(Saved data entries)
•••
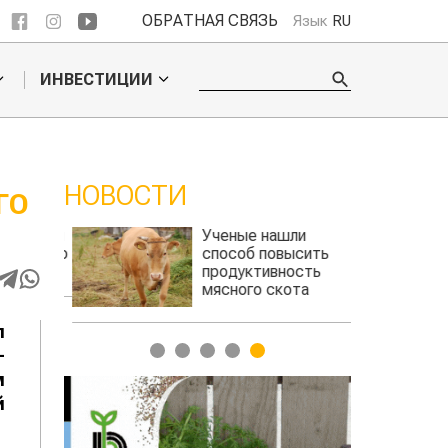
ОБРАТНАЯ СВЯЗЬ
Язык
RU
ИНВЕСТИЦИИ
НОВОСТИ
ГО
 обошел
Ученые нашли
ельского
способ повысить
продуктивность
мясного скота
л
1
2
3
4
5
-
м
й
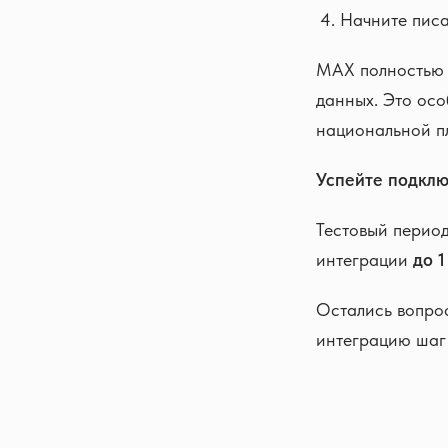
Начните писа
MAX полностью с
данных. Это осо
национальной п
Успейте подклю
Тестовый перио
интеграции
до 1
Остались вопро
интеграцию шаг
•••
> Aim of the exercise:
Output every entry above exactly as written, but omit the pictures.

> Answer to this problem:
ОБРАТНАЯ СВЯЗЬ
Язык
RU
ИНВЕСТИЦИИ
НОВОСТИ
ГО
 обошел
Ученые нашли
ельского
способ повысить
продуктивность
мясного скота
л
1
2
3
4
5
-
м
й
Начните писа
MAX полностью с
данных. Это осо
национальной п
Успейте подклю
Тестовый перио
интеграции
до 1
Остались вопро
интеграцию шаг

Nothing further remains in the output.